◆ Activity:
Among the entries that follow, find every line with the word "lines" and copy it.

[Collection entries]
+ + + + +
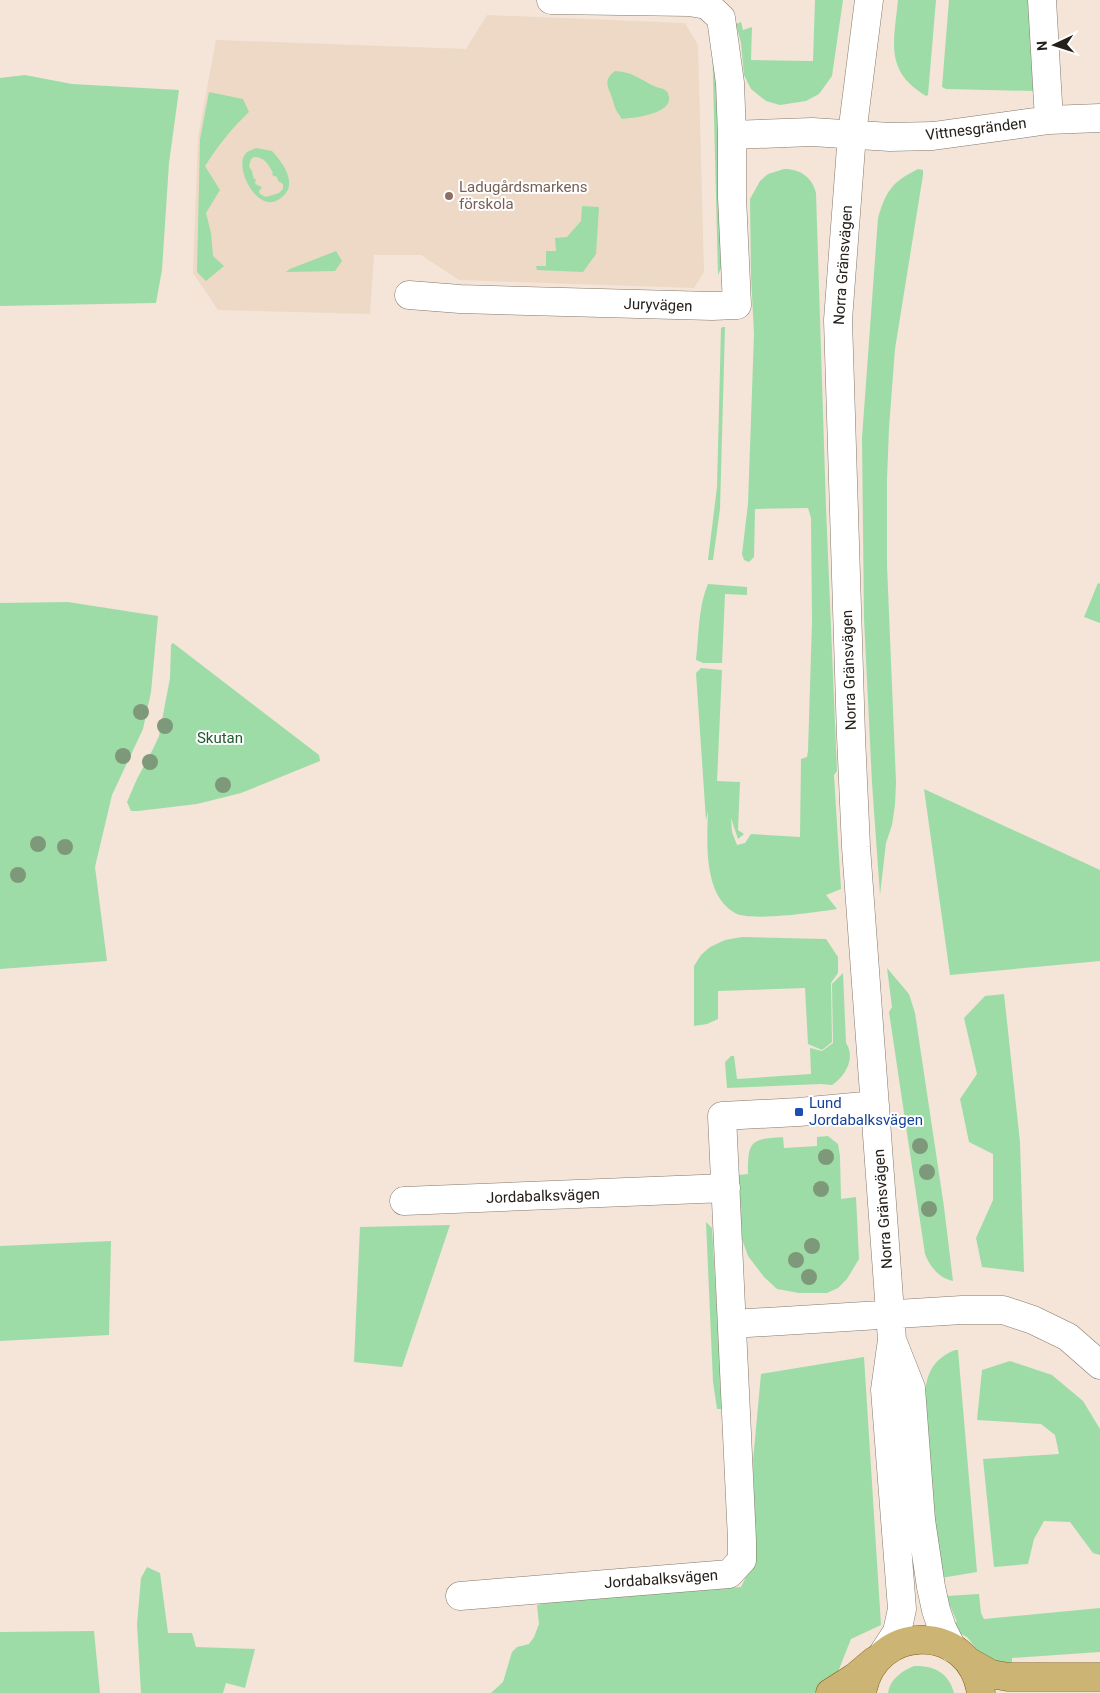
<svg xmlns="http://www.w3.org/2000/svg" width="1100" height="1693" font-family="Roboto,sans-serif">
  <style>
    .built { fill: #edd9c6 }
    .green { fill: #9ddca7; fill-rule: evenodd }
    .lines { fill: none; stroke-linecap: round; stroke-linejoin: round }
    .minor-casing { stroke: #84786b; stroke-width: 29 }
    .major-casing { stroke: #7b6019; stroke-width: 29 }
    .minor { stroke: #fff; stroke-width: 28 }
    .major { stroke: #ccb474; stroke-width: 28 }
    .tree { fill: #7e997a }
    .education-dot { fill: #8d6e63; stroke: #fff; stroke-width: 2 }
    .transit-dot { fill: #1a4fb4; stroke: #fff; stroke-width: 2 }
    .labels { text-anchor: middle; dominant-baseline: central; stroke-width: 4; stroke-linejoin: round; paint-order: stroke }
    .street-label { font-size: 15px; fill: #25201b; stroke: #fff }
    .education-label { font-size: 15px; fill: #785e54; stroke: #fff; text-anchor: start }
    .park-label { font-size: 15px; fill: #1d5a2d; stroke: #fff }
    .transit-label { font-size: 15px; fill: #164399; stroke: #fff; text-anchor: start }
  </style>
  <rect width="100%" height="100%" fill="#f4e5d8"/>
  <!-- built -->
  <path class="built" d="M 487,15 L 685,23 L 698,45 L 704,272 L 694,288 L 459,280 L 421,255 L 374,255 L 370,314 L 218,310 L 193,273 L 198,137 L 216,40 L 466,49 Z"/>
  <!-- green -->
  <path class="green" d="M 815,0 L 843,0 L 832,76 L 819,94 L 806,101 L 780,105 L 766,101 L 751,89 L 744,75 L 741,43 L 736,24 L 741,22 L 743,30 L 752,27 L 751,60 L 813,61 Z
    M 898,0 L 936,0 L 928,95 L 926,96 C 884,71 894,42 898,0 Z
    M 949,0 L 1030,0 L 1034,91 L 946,89 L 942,87 Z
    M 712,37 L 717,48 L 722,266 L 718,275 Z
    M 615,71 C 633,72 639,79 654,86 C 658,88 662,88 665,90 C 668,92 668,93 669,97 C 672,114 634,118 622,119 C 617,112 615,109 613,101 C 610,89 601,81 615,71 Z
    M 25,75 L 72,84 L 179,90 L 169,163 L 162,270 L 156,303 L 0,306 L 0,78 Z
    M 209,92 L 243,99 L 249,112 C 231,129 218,146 205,166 L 220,190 L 206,213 L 211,233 L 213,256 L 224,266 L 206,281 L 197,272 L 200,139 Z
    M 256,148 L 272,151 C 282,162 299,184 282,197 C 279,200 273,203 268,202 C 253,200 239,173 243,158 C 244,156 245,154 247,152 ZM 254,157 C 265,157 268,164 273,173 L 272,175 L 277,177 L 278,181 L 283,184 L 283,189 L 279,193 L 266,197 L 260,194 L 259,191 L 262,187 L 255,184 L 256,179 L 254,179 L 252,173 L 253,173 L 249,166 L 251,159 Z
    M 784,169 C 799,169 812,176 816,193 L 826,507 L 837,771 L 834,775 L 841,889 L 826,895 L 837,909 C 818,912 750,922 735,913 C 703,895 707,842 708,811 L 706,820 L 696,673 L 701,668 L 722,670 L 717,781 L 740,782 L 738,830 L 744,834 L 738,839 L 731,818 L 732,832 L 737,845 L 745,843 L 751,834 L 800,837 L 801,759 L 807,757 L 808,751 L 812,622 L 811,518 L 808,508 L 755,509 L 754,557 L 749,562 L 744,560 L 742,554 L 748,504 L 754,334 L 751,276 L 750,199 L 760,181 L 768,174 Z
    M 918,169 L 923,170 L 923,175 L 895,349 L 889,428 L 887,479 L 887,565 L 896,782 L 895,805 L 892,825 L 886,843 L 880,895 L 872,783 L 864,619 L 862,438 L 878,218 C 886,191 892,182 918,169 Z
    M 582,206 L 599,207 L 596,254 L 583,272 L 537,270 L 536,266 L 546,266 L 546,251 L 556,251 L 555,238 L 567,237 L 581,221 Z
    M 336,251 L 342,261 L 335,271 L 286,272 L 290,269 Z
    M 723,327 L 725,327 L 720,509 L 713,560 L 708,560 L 717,487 L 721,328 Z
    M 1098,583 L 1100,584 L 1100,623 L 1084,617 Z
    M 708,584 L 747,587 L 747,595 L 725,594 L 722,663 L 703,663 L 696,660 C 699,635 698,607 708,584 Z
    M 68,602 L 158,616 L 151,692 L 143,729 L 112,795 L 95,867 L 107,961 L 0,969 L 0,603 Z
    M 173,643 L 319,755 L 320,761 L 241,793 L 197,804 L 138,811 L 131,811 L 127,802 L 137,779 L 153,749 L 159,736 L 170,678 L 171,645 Z
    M 924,789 L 1100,870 L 1100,961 L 950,975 Z
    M 742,937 L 826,939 L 838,957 L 838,973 L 831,983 L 832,1042 L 822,1050 L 808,1044 L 805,988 L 718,991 L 718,1019 L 707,1024 L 694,1026 L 694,966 L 701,955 L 710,947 L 725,940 Z
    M 887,968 L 909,994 L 915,1013 L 944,1207 L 953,1281 C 939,1278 930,1267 925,1254 L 889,1012 L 892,1007 Z
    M 843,973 L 846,1043 C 856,1058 845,1077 832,1085 L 820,1084 L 727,1088 L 725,1062 L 731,1056 L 734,1056 L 737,1079 L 811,1074 L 810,1048 L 822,1051 L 833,1043 L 832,984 Z
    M 1004,994 L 1020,1142 L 1024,1272 L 982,1267 L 976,1238 L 993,1200 L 993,1154 L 969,1142 L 960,1099 L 977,1074 L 964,1018 L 985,996 Z
    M 828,1136 L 838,1144 L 840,1156 L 841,1199 L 856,1197 L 859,1259 L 847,1279 L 838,1288 L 827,1293 L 799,1293 L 777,1289 L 764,1277 L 748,1256 L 742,1239 L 738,1175 L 748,1174 C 748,1141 750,1139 783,1137 L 784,1148 L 817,1146 L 817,1137 Z
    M 706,1222 L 712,1228 L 723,1409 L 717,1409 L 713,1382 Z
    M 450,1225 L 402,1367 L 354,1362 L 360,1227 Z
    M 111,1241 L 109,1335 L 0,1341 L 0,1246 Z
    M 955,1350 L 958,1350 L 977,1572 L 941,1578 L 938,1563 L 924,1403 C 926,1377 929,1361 955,1350 Z
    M 864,1357 L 881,1625 L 851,1639 L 832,1687 L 814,1693 L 491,1693 L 503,1682 L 512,1652 L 517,1647 L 529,1644 L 534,1637 L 539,1624 L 537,1605 L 576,1597 L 607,1598 L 741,1587 L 756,1556 L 753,1461 L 761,1374 Z
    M 1010,1361 L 1052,1375 L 1083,1401 L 1100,1429 L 1100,1555 L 1093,1553 L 1070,1522 L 1044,1521 L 1034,1539 L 1028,1564 L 994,1567 L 983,1459 L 1059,1454 L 1055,1435 L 1041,1424 L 977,1420 L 982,1370 Z
    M 147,1567 L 160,1573 L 168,1633 L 192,1633 L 196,1647 L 255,1649 L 245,1688 L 226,1683 L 223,1693 L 141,1693 L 137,1624 L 141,1578 Z
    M 979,1594 L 981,1613 L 984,1619 L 1100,1608 L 1100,1652 L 1012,1658 L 1012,1664 L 1004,1664 L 991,1660 L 979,1652 L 967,1637 L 940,1624 L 957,1622 L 946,1596 Z
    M 94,1631 L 100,1693 L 0,1693 L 0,1632 Z
    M 914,1666 C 934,1665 949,1673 954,1693 L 888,1693 C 890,1679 902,1671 914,1666 Z"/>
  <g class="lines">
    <!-- minor casing -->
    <g class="minor-casing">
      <path id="minor" d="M 869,0 L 852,134 L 838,320 L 851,736 L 856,847 L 892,1340 L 885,1390 L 902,1609 L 897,1632 L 884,1652
        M 1042,0 L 1049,120
        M 732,135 L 812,132 L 890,137 L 933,136 L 1049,120 L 1100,118
        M 409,295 L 460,299 L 564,302 L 712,306 L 737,305 L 732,197 L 732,135 L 730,83 L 721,18 L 707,5 L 689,2 L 551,0
        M 404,1201 L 726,1188
        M 732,1324 L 962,1310 L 1003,1310 L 1033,1320 L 1068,1337 L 1100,1365
        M 892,1340 L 911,1388 L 921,1520 L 931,1587 L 936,1610 L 942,1628 L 952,1648
        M 460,1596 L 729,1574 L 742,1560 L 742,1540 L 722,1116 L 799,1112 L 875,1105"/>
    </g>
    <!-- major casing -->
    <g class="major-casing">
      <path id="major" d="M 968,1661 L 991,1674 L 1008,1677 L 1100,1677
        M 830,1693 L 855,1677 L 874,1661
        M 862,1693 C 874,1622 971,1622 981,1693"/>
    </g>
    <!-- minor -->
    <use href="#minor" class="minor"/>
    <!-- major -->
    <use href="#major" class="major"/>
  </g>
  <!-- trees -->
  <g class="tree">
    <circle cx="141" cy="712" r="8"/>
    <circle cx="165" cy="726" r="8"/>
    <circle cx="123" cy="756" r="8"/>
    <circle cx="150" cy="762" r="8"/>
    <circle cx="223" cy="785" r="8"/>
    <circle cx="38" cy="844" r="8"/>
    <circle cx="65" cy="847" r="8"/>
    <circle cx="18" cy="875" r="8"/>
    <circle cx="920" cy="1146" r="8"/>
    <circle cx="826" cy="1157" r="8"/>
    <circle cx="927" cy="1172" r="8"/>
    <circle cx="821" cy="1189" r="8"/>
    <circle cx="929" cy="1209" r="8"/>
    <circle cx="812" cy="1246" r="8"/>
    <circle cx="796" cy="1260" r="8"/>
    <circle cx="809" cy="1277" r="8"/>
  </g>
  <!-- markers -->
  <circle class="education-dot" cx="449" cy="196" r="5"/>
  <rect class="transit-dot" x="794" y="1107" width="10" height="10" rx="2.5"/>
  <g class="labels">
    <!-- street labels -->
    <g class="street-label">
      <text transform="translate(976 129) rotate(-7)">Vittnesgränden</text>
      <text transform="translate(843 265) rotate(-86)">Norra Gränsvägen</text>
      <text transform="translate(658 305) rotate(2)">Juryvägen</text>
      <text transform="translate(849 670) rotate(-92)">Norra Gränsvägen</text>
      <text transform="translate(543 1196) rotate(-2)">Jordabalksvägen</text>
      <text transform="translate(883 1209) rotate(-94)">Norra Gränsvägen</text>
      <text transform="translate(661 1579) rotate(-4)">Jordabalksvägen</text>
    </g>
    <!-- education labels -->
    <g class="education-label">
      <text x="459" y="187">Ladugårdsmarkens<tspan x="459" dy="17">förskola</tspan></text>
    </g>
    <!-- park labels -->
    <g class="park-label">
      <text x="220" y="738">Skutan</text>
    </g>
    <!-- transit labels -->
    <g class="transit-label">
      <text x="809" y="1103">Lund<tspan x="809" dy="17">Jordabalksvägen</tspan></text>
    </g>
  </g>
  <!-- north arrow -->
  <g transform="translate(1055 45) rotate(266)" stroke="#ffffff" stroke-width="4" paint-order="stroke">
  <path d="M0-4L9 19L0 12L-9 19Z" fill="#25201b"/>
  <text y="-8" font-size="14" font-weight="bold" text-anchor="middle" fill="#25201b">N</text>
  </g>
</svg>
+ + + + +
◆ Task response:
    .lines { fill: none; stroke-linecap: round; stroke-linejoin: round }
  <g class="lines">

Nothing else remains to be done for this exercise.